Alone in The Woods

544942_10154748254765704_3806792000639898850_nWhen things get chaotic I have a tendency to turn inward. It’s when I’m most likely to withdraw, to disconnect, and spend more time in my head than I do in the real world.

I’ve been resisting that urge for weeks now. Life is chaotic. I’ve only got two weeks left on the radio. I’m moving into radio sales – completely behind the scenes.  I was going to be moving to Saint John, New Brunswick but now through a series of events straight from a BBC comedy I’ll actually be staying here in Fredericton.  I had already put in notice on my rental house but rather than try to keep it I’ve decided to move to a new place here. So there’s that.  I’ve got to start packing up my office at work, and everything in my house as well.  I’ve got writing deadlines and speaking dates piling up all around me and am supposed to have the first draft of the new book ready to hand over in two weeks.  (Pours another glass of wine.)
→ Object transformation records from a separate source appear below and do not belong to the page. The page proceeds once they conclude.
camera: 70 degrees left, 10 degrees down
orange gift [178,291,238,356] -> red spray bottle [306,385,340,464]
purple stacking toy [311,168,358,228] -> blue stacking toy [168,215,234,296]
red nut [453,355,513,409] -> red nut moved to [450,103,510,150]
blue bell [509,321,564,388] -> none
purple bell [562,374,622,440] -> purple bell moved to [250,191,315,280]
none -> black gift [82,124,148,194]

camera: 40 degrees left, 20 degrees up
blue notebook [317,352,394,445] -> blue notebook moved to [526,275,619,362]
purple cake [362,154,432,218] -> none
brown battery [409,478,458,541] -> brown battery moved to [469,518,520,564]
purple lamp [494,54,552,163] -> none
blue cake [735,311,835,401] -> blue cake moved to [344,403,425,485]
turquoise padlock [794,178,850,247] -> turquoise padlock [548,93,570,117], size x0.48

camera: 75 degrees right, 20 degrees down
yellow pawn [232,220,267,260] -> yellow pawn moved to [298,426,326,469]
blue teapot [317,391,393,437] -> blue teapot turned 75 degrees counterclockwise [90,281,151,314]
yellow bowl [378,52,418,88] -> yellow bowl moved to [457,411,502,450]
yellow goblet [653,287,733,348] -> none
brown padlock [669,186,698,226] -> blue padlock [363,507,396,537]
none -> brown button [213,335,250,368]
Rather than do any of that, Sunday I grabbed my camera, my trail guide book, and headed to someplace I’ve never heard of – to a trail in Pokiok.  (Pronounced Poke-E-Oke, I kid you not.)

I didn’t grow up in the woods.  We weren’t hunters.  I wasn’t a boy scout.  I’m 32 and I’ve never been camping in my life so it makes little sense to me that I’ve come to love being in the woods as much as I have – but it is my favorite place to be.
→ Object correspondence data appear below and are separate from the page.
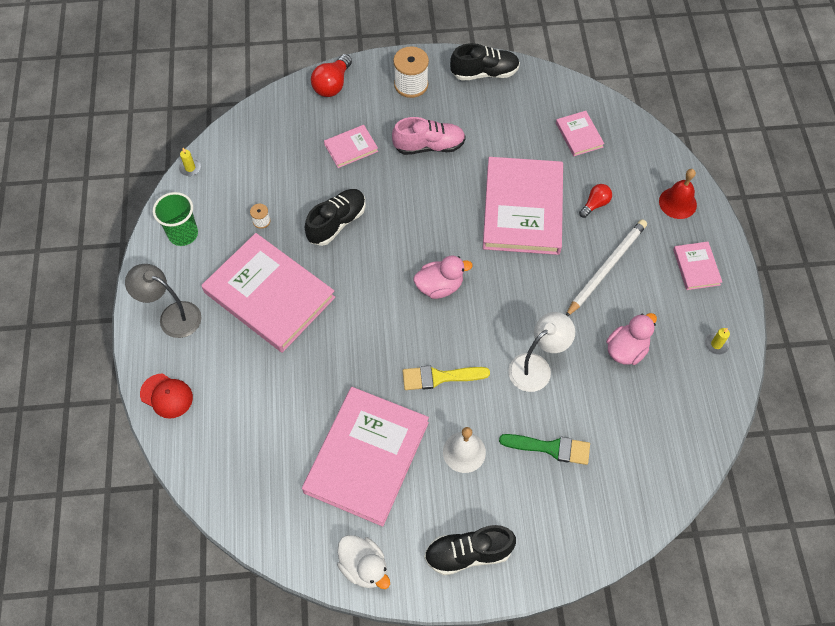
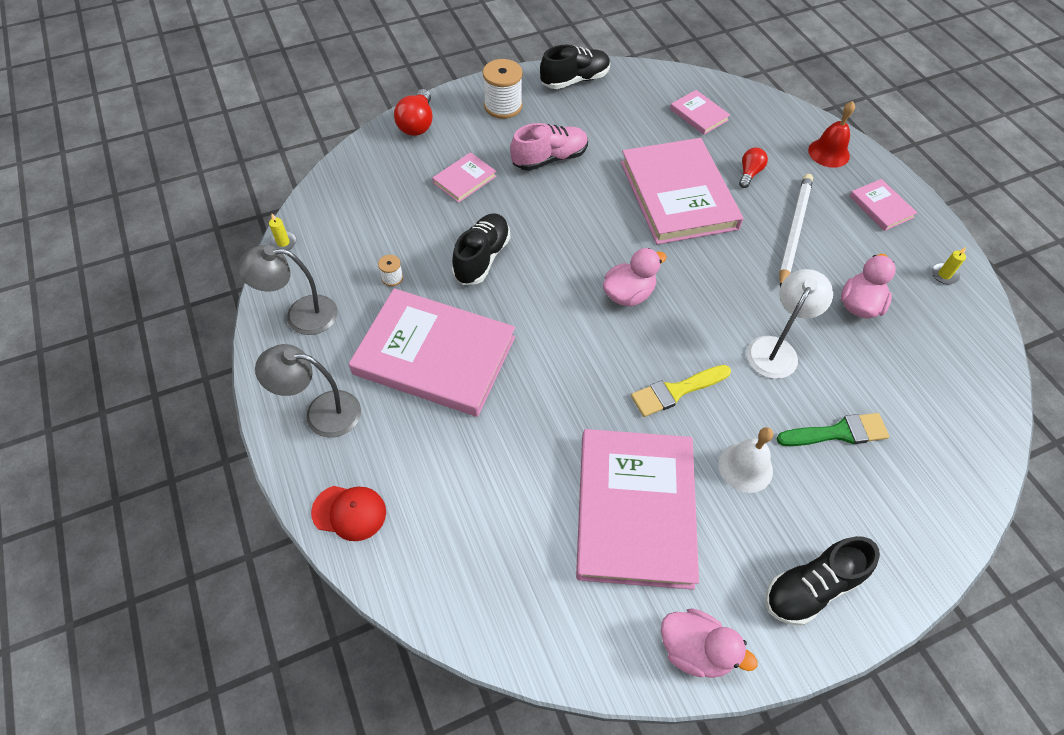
camera: 20 degrees left, 5 degrees down
green cup [153,192,198,246] -> grey lamp [237,245,338,335]
white duck [337,535,390,589] -> pink duck [661,609,757,678]

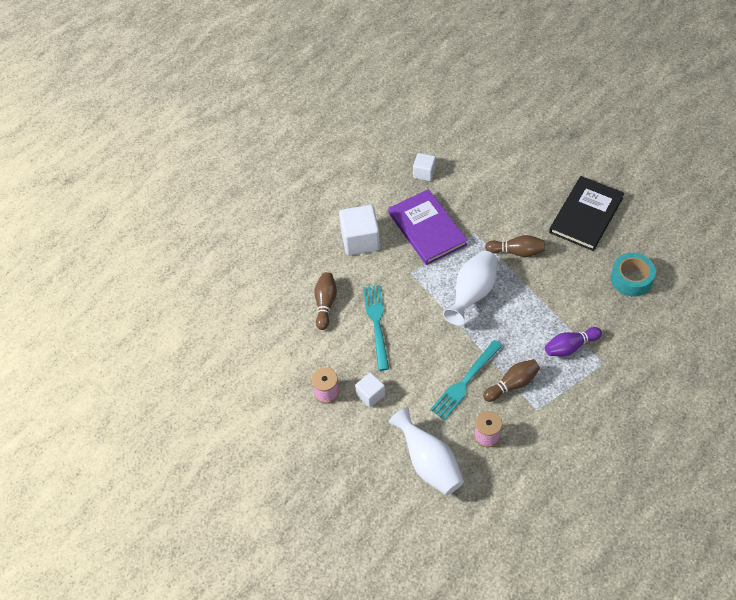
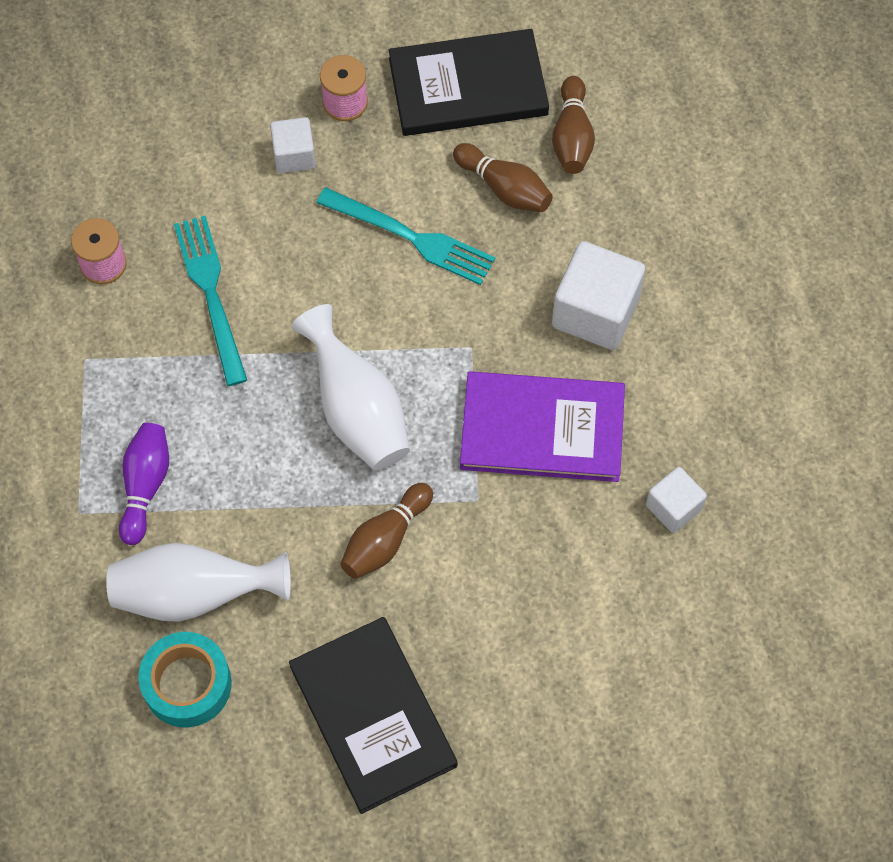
camera: 120 degrees right, 10 degrees up
white vase [388,407,464,496] -> white vase moved to [106,543,291,622]
brown bowling pin [483,359,540,402] -> brown bowling pin moved to [552,76,595,174]
none -> black book [389,29,549,136]

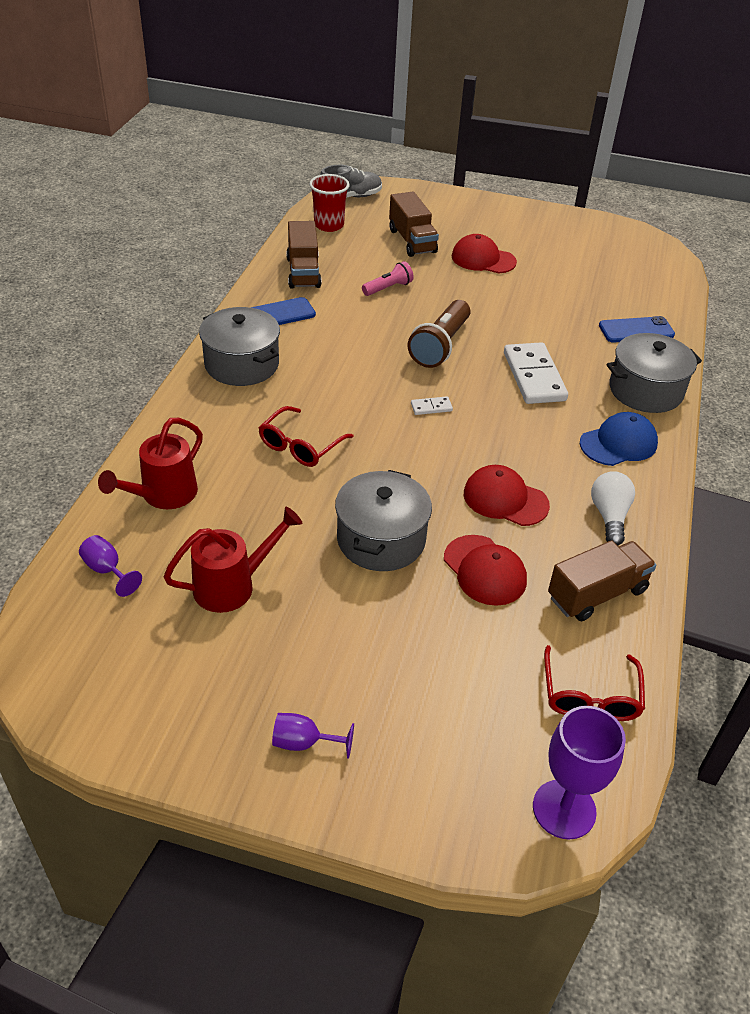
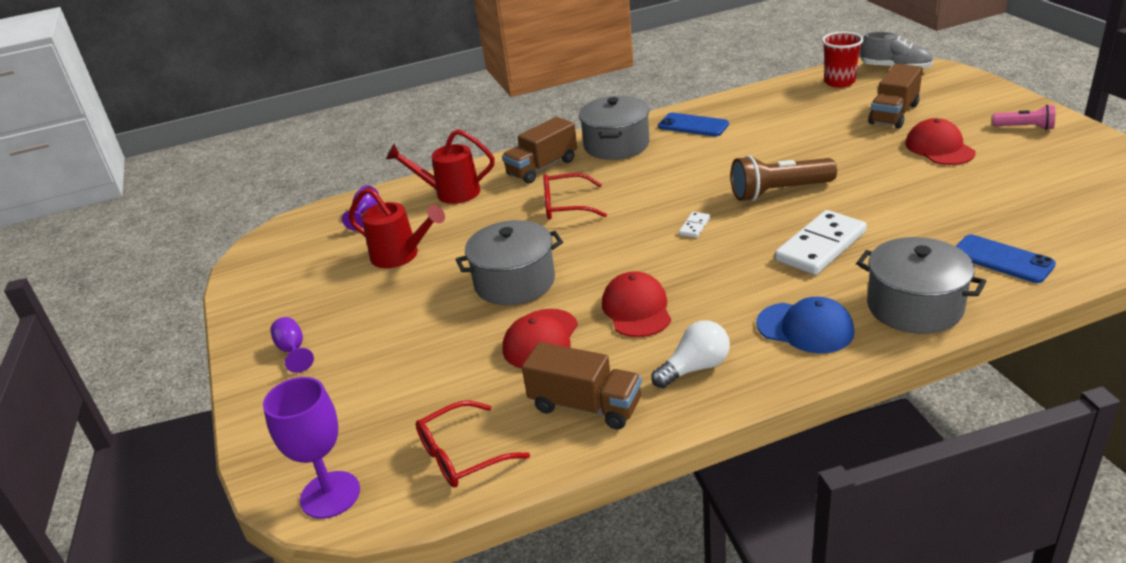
camera: 60 degrees right, 10 degrees down
brown truck [286,221,322,288] -> brown truck moved to [502,117,577,184]
pink flashlight [362,261,414,296] -> pink flashlight moved to [993,105,1055,130]
white domino [411,396,453,415] -> white domino turned 75 degrees clockwise [679,212,710,238]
There is a stillness that I enjoy.  You hear every step you take.  Everything seems very purposeful and there’s a comfort in how familiar everything appears but an excitement that comes from standing somewhere you’ve never been before.  Drop me in the woods with my camera and a coffee (I know, hardly roughing it…) and I’m just about as happy as a guy can be.
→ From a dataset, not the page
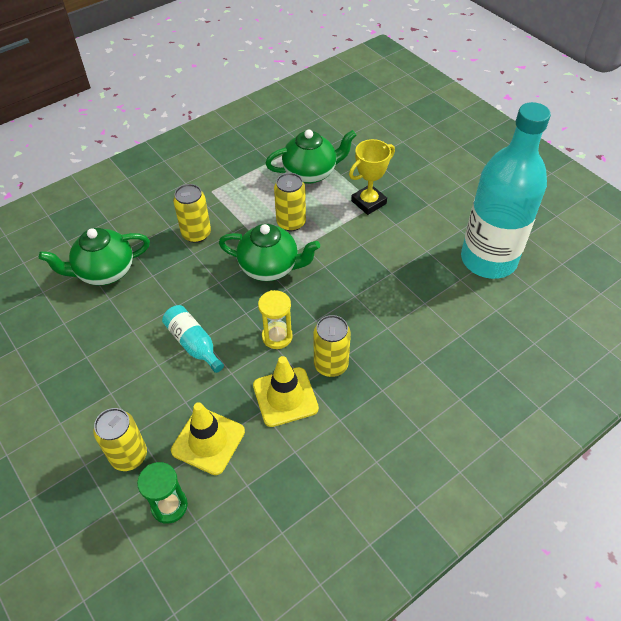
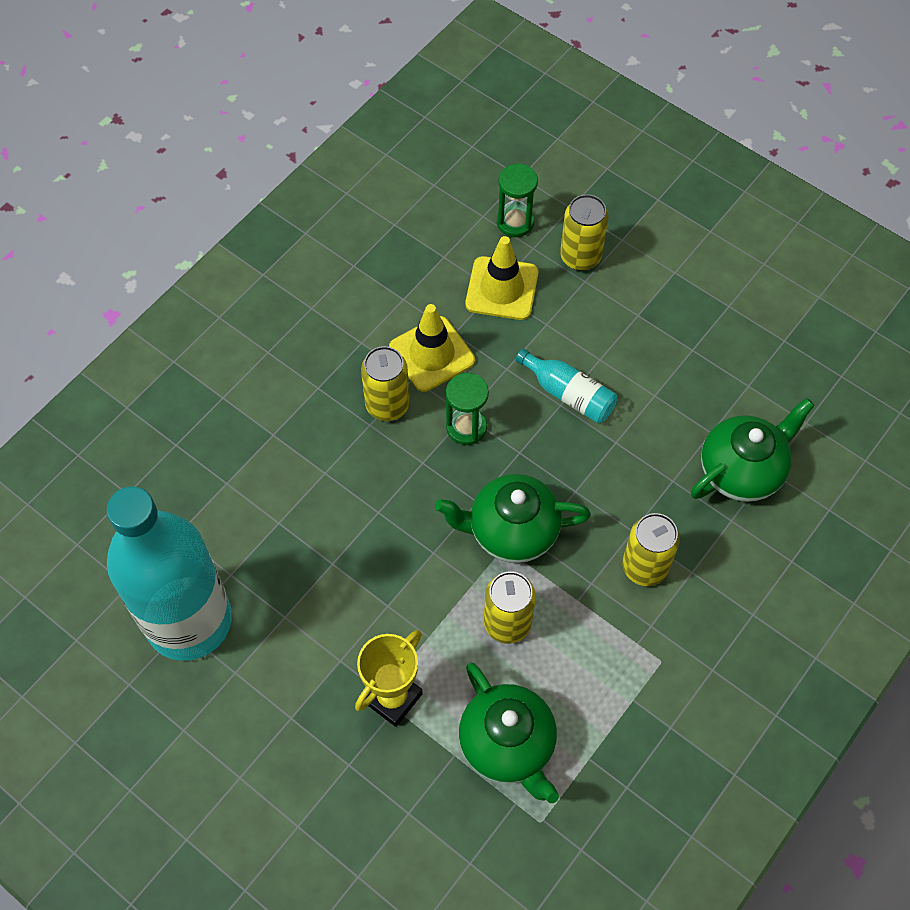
camera: 165 degrees right, 10 degrees up
yellow hourglass [258,290,293,349] -> green hourglass [446,373,489,445]
green teapot [266,129,356,184] -> green teapot turned 90 degrees counterclockwise [459,663,559,803]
If I’m being honest though, there’s more to it than that.  It’s been two years since I lost the first 100 pounds and while I’ll never forget what it was like to live the way I used to, I do need help keeping perspective on it all.  Flashback to the fall of 2011 and the idea of hiking just wasn’t even an option.  You may as well have asked me to walk to the moon.  It just wasn’t going to happen.  It wasn’t even just about it being physically impossible for me at that size, I didn’t want to do it.  Or I wouldn’t let myself want it because that would have meant admitting my size was keeping me from something.

But now there is a high that comes from pushing through it all and doing it just because I can.  Whether it’s a hard climb or just an easy hike every now and then I need the experience of doing it myself, standing somewhere new, and remembering that it’s entirely possible to one day be somewhere you couldn’t even imagine before.   How motivating is that?  All that stands between you and something entirely new is a few good choices, a solid plan, and the commitment to see it through.  That doesn’t just make you proud of  what you’ve done. . . it makes you excited for what comes next.  It reminds you that the world is bigger than you believe it to be.

Thirty-six months ago I spent my Sunday 8 hours into Netflix, ordering a large pizza and garlic fingers and drinking at least two liters of Coke. The furthest I’d walk would be to the door to meet the delivery guy.   I didn’t know this trail in Pokiok even existed.  I didn’t know I’d be living in New Brunswick.  I didn’t know I’d have a book and a new job and a thousand other things that are different now.  I couldn’t have imagined it.

So standing at the end of this trail, wishing it was longer, it’s not the last three years I think about it – it’s the next three, and the three after that.  That hunger for tomorrow is what makes all of this worth while.  It’s a whole new way to live.